Yesterday I saw a man walking out of the Cathedral staring at his phone. He had his phone about an inch away from his face and I thought, "What the hell is this guy doing?" Then my eyes panned over to his other hand. He had a white cane in it.
The guy was beaming looking at his phone. He was smiling at his phone even though he couldn't see it. He was listening to his phone reading him a text message.
I haven't seen something like that in a long time. What I mean is that I haven't seen anything as genuinely moving as that blind man.
This man couldn't see the message being read to him and he would never even see the person who sent him that message.

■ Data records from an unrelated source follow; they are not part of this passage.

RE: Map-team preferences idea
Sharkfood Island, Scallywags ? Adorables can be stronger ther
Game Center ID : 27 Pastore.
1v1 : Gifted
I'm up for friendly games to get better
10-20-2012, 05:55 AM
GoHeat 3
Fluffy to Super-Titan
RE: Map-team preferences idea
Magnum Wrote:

And somehow he was smiling.
Later in the day yesterday I was sitting in the union and saw something else that brought a smile to my face. There was a group meeting of disabled people in one of the ballrooms. One after another people with down syndrome and people confined to wheelchairs made their way past me. One woman in particular made me think.
This woman, who was wheelchair bound, came wheeling out of the ballroom in her motorized wheelchair. It was obvious that she wasn't just physically but also mentally impaired. As she came past me I heard her wheels stop rolling at the front desk. The young girl sitting at the front desk asked if she could help the woman with anything and the woman simply responded, "No dear. I just wanted to wish you a happy holidays. Hopefully I see you again."
I was in awe. "Hopefully I see you again." The woman sounded so genuine in her hope that she would see the girl again. She didn't know the girl, but she genuinely hoped she would be back.
This woman, who was restricted both physically and mentally, took the time to wish a young girl a happy holidays.
So what's my excuse for not always being upbeat and downright cheery?
A grade on a test? A messed up interview?
There is no excuse.
The blind man and the woman in her wheelchair were owning their lives.
They weren't dealt the best hand but they play it out like they're anyone else.
I was humbled yesterday. And now I feel that I need to own my own life.
There's plenty for me to work on so I better get started.